Welke drie boeken neemt u beslist mee naar een verblijf in een kluizenaarshut?

“Moet ik daar alleen naar toe, zonder mijn vrouw? Dan hoef ik niet lang na te denken. Ik neem de Bijbel mee in de NBV-vertaling. Natuurlijk in de katholieke uitgave, met de deuterocanonieke boeken. Dan heb je meteen al 73 boeken in één band. En pareltjes als de Wijsheid van Jezus Sirach, zo vol menselijke wijsheid, die wil je toch niet missen? Daarnaast het getijdenboek in de Latijnse versie: Liturgia horarum. Dat verbindt je toch met een traditie van eeuwen. En als derde de Regel van Benedictus, in de uitgave met commentaar van de anglicaanse Esther de Waal (A Life-Giving Way). Zij verbindt de richtlijnen van Benedictus heel goed met het dagelijks leven, ook buiten een klooster.”

Welke drie boeken hebben u het meest beïnvloed?

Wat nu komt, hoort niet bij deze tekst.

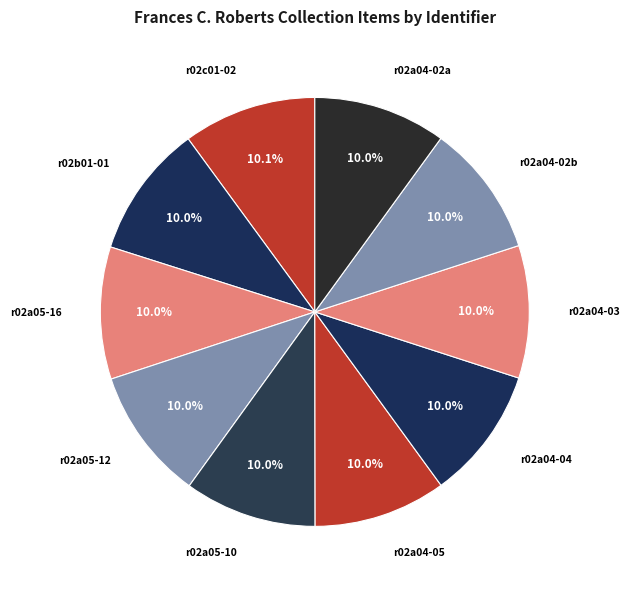

Is there a majority slice in this chart?

No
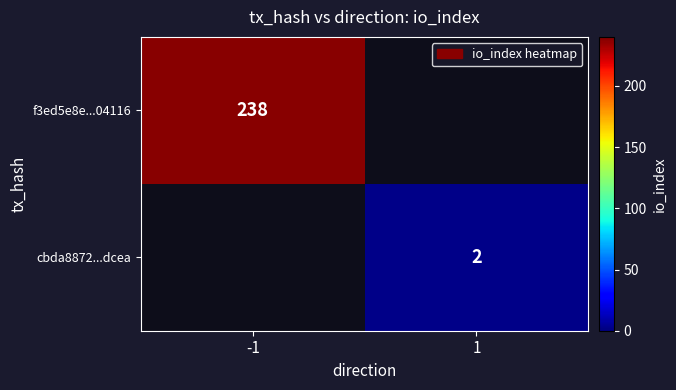

Is the value of f3ed5e8e...04116 at -1 greater than the value of cbda8872...dcea at 1?

Yes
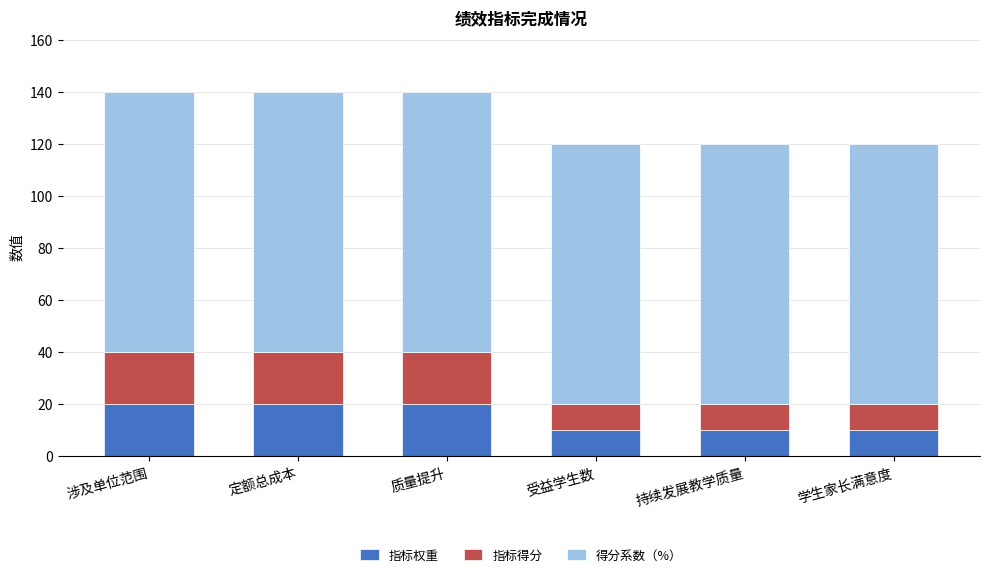

What is the maximum value for 指标权重?

20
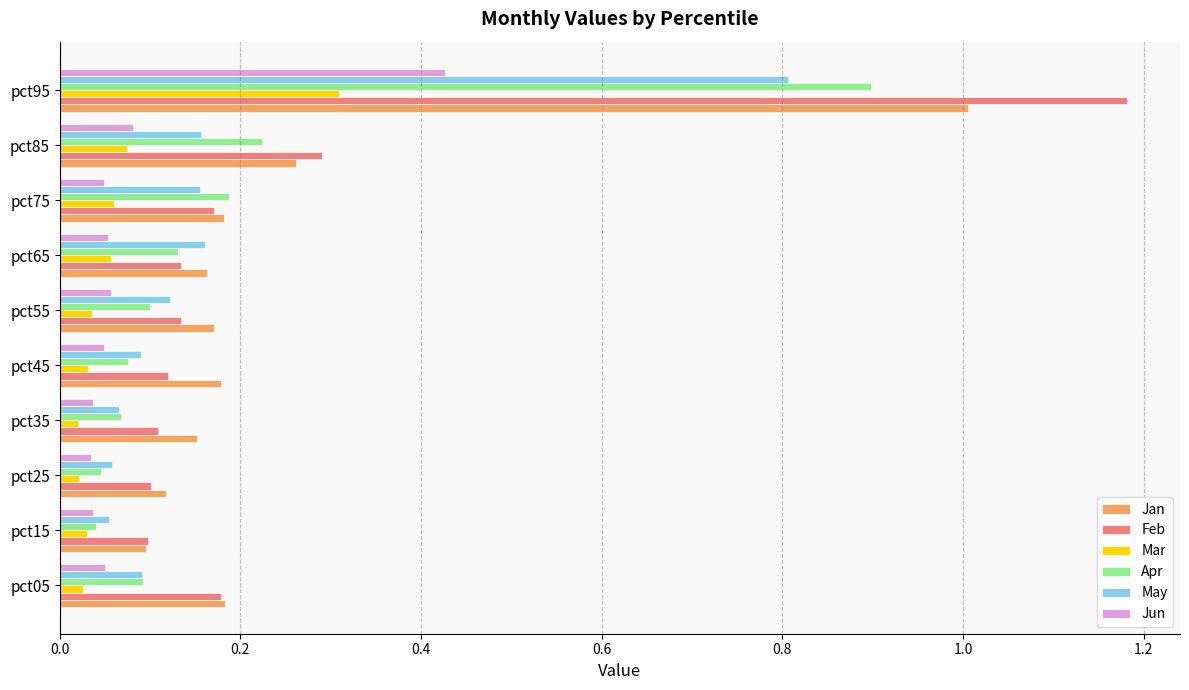

Which series changed the most between pct05 and pct95?

Feb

“Het klinkt misschien vroom, maar dan denk ik toch allereerst weer aan de Bijbel, die bonte bibliotheek vol ervaringen van mensen met God. De laatste twee decennia ben ik vooral veel gaan houden van het evangelie volgens Marcus, het oudste van de vier. Je hebt daar nog het gevoel dicht bij de joodse rabbi Jezus te komen. Maar ook de Psalmen blijven mij raken met hun diversiteit van gevoelens en ervaringen, van hoop tot wanhoop. Een ander boek dat bij mij insloeg als een bom, is het bekeringsverhaal van Pieter van der Meer de Walcheren: Mijn dagboek uit 1913. Dit boek gaat over een ongelovig opgevoede schrijver die de schoonheid van het katholicisme herontdekt. Ik las het als middelbare scholier in het gastenkwartier van een benedictijnenabdij. Vanaf mijn middelbare schooltijd hebben, ten slotte, de bundels van Huub Oosterhuis veel voor mij betekend, zoals Bid om vrede, In het voorbijgaan en Zien, soms even: prachtige teksten die eigentijdse woorden geven aan ons tastende geloven.”

Een dilemma: of al uw boeken weggooien of nooit meer mogen schrijven... wat wordt het?

“Dan toch maar: nooit meer kunnen schrijven. Er is al zoveel moois geschreven door anderen dat er niet per se meer iets van mij bij hoeft. En in mijn boekenkasten staan veel boeken die nog ongelezen zijn of die het verdienen herlezen te worden. Ik hoop daar nog zo lang mogelijk mee te kunnen doorgaan. Al komt er misschien ooit een moment dat je aan één boek genoeg hebt, omdat je vijf minuten later niet meer weet wat je gelezen hebt. Ik zie dat nu bij mijn lieve schoonmoeder. Als dat moment komt, is dat zo, maar ik hoop dat ik het niet hoef mee te maken.”

Is er volgens u toekomst voor het papieren boek?

“Die toekomst is er zeker. Ik zie natuurlijk wel dat bij veel studenten het papieren boek het onderspit delft ten gunste van digitale teksten. Maar er zullen altijd mensen zijn voor wie een boek meer is dan een tekst: mensen die een boek in handen willen hebben en het papier willen ruiken. Ze willen het knisperen van de bladzijden horen, de boekband strelen en stiekem, als niemand kijkt, willen ze boeken zoenen.”